• Text passage:
Buzzati's debut novel, Barnabo of the Mountains, was published in 1933, followed two years later by Il segreto del Bosco Vecchio. Both works were later adapted into films: the former by Mario Brenta in 1994 and the latter by Ermanno Olmi in 1993. In the late 1930s, Buzzati began publishing fantastic and surreal stories in Corriere della Sera and other newspapers, such as "Seven Floors". On 9 June 1940, he published his greatest success: The Tartar Steppe. Written the previous year, the original title was The Fortress, but this was changed at the suggestion of Leo Longanesi. The novel was adapted into a film by Valerio Zurlini in 1976. In 1949, the novel was published in France and met with great success.

In 1942, Buzzati published The Seven Messengers, a collection of the finest short stories published in various magazines and newspapers throughout his career. In the following years, Buzzati mainly published collections of fantasy stories: Paura alla Scala in 1949 and Il declino della Baliverna in 1954. From these first three collections, Buzzati selected the most representative stories, which he published alongside other texts in the 1958 volume Sessanta racconti, winner of the Strega Prize. In 1958, he also published Esperimento di Magia. 18 Racconti. Other publications that appeared during this period include the children's novel The Bears' Famous Invasion of Sicily, which was illustrated by the author, and the collections In quel preciso momento and Egregio signore, siamo dispiaciuti di....

• Given entries:
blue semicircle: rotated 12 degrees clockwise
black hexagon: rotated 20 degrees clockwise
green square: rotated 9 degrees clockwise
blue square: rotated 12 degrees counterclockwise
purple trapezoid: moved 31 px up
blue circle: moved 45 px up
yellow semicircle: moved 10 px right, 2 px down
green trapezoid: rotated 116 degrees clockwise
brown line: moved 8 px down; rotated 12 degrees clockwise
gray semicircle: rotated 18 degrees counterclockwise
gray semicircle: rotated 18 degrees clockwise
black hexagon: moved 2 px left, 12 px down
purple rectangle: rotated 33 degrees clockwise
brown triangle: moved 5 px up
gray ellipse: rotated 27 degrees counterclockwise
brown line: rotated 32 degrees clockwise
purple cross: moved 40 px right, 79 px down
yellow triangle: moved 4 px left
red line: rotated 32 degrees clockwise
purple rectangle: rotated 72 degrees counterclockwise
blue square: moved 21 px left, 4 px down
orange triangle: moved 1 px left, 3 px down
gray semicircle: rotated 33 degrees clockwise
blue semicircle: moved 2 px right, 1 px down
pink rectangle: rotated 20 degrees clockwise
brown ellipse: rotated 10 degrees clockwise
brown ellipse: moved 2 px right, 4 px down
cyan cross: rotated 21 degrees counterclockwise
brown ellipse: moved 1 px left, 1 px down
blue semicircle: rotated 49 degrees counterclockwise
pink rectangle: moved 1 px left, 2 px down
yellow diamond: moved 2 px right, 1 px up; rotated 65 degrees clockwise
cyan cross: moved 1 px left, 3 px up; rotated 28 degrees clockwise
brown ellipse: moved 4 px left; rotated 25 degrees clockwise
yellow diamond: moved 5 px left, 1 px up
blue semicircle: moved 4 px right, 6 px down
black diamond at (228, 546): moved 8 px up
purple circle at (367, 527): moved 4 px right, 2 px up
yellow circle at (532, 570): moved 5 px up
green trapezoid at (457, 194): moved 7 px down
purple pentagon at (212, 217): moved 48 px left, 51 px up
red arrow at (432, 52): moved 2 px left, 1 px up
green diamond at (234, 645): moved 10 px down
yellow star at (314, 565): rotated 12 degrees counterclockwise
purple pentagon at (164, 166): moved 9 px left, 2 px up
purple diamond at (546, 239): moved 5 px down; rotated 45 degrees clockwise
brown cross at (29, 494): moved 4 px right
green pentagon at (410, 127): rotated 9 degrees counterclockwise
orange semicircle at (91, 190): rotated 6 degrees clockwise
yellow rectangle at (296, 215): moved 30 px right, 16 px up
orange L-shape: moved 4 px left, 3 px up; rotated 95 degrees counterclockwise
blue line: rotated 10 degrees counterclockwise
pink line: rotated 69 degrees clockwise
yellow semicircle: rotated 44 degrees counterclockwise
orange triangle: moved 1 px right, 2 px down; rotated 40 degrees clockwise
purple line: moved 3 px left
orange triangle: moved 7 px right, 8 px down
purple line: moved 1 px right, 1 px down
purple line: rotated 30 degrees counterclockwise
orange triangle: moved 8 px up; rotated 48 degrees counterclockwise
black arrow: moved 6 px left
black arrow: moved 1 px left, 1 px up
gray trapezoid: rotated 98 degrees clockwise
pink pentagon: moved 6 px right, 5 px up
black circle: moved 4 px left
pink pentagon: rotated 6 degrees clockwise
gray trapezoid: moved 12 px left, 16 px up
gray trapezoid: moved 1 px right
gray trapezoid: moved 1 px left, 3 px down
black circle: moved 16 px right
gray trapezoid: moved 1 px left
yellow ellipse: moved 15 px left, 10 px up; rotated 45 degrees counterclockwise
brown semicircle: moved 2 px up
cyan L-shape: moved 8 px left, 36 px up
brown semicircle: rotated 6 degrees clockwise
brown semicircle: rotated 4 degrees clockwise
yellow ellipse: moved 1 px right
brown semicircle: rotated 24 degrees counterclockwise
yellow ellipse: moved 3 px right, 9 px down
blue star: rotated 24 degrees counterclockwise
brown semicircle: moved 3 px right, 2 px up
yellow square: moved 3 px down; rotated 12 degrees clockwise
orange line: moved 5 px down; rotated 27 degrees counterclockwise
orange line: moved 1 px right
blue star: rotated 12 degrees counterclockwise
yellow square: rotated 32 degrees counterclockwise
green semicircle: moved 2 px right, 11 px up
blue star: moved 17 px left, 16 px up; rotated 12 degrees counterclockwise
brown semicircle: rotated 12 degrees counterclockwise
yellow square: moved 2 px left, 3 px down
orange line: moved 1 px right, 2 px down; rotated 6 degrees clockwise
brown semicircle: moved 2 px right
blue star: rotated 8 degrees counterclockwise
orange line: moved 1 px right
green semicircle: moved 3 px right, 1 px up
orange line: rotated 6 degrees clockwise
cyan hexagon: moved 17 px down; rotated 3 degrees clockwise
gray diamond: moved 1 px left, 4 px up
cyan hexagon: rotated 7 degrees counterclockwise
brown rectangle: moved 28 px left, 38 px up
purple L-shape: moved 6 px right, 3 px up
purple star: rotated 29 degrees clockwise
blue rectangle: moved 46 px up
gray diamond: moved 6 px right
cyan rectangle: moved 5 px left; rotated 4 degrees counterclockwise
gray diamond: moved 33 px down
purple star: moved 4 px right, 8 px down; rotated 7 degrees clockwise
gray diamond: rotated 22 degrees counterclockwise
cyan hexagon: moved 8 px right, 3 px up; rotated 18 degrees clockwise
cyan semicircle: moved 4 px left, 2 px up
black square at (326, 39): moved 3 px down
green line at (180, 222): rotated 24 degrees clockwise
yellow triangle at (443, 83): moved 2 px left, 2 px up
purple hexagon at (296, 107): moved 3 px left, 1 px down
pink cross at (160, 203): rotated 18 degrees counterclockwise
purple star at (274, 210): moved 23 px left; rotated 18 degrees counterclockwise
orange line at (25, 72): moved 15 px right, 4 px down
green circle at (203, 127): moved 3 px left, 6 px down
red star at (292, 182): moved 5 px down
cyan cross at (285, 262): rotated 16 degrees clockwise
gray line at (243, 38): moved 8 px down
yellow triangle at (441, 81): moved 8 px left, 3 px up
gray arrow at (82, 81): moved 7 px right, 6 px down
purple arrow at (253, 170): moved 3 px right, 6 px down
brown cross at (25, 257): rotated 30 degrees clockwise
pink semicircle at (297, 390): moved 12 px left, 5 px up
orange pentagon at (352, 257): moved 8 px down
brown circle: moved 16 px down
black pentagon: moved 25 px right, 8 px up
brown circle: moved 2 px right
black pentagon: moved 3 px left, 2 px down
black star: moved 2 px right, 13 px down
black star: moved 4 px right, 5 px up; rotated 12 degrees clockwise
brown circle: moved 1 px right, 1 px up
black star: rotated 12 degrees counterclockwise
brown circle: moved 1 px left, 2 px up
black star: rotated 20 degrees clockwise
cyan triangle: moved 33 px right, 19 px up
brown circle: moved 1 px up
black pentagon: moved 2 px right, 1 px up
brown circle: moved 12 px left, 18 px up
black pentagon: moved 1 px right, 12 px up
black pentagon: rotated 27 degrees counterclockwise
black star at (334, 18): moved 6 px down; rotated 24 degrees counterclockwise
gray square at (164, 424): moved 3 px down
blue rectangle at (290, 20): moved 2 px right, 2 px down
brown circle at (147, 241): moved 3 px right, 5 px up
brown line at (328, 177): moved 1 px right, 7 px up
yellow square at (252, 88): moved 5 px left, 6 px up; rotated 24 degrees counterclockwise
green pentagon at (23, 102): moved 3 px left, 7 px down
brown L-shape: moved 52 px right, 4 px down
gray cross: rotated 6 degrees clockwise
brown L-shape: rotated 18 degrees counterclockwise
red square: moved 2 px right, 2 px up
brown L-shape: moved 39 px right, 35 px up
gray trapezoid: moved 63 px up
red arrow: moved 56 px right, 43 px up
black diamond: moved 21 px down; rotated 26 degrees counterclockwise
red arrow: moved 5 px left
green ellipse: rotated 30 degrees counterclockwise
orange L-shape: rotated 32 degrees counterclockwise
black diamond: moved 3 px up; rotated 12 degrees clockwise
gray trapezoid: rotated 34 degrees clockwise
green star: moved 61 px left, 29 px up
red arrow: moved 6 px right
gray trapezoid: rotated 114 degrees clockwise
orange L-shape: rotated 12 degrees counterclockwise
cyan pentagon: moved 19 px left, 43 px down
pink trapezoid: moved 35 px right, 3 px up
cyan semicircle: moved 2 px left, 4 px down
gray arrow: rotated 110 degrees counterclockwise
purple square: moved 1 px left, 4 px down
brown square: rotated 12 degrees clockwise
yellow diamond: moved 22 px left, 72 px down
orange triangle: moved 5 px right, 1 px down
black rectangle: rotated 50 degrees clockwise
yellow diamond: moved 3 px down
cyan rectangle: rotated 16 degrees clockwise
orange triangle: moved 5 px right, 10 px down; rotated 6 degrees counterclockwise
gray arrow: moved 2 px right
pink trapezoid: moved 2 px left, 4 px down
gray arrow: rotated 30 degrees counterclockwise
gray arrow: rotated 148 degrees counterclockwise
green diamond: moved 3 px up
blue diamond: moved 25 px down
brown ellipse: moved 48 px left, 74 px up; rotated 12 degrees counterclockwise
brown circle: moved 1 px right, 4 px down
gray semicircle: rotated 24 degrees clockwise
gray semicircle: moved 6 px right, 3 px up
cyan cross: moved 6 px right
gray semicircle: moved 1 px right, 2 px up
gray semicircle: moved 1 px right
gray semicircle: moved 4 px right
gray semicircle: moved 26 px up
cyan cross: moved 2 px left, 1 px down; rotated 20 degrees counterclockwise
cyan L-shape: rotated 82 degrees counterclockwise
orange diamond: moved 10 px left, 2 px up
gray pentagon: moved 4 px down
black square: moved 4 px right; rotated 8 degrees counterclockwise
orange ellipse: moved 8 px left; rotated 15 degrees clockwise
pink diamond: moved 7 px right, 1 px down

• Task 1: In the passage on Buzzati's writing career, who suggested the change of title for The Tartar Steppe?
• Task 2: Quote the passage on Buzzati's writing career word for word, starting at "Buzzati's debut novel, Barnabo" and ending at "with great success.".
The material plays no part in what you are asked to do here.

• Solution 1: Leo Longanesi.

• Solution 2:
Buzzati's debut novel, Barnabo of the Mountains, was published in 1933, followed two years later by Il segreto del Bosco Vecchio. Both works were later adapted into films: the former by Mario Brenta in 1994 and the latter by Ermanno Olmi in 1993. In the late 1930s, Buzzati began publishing fantastic and surreal stories in Corriere della Sera and other newspapers, such as "Seven Floors". On 9 June 1940, he published his greatest success: The Tartar Steppe. Written the previous year, the original title was The Fortress, but this was changed at the suggestion of Leo Longanesi. The novel was adapted into a film by Valerio Zurlini in 1976. In 1949, the novel was published in France and met with great success.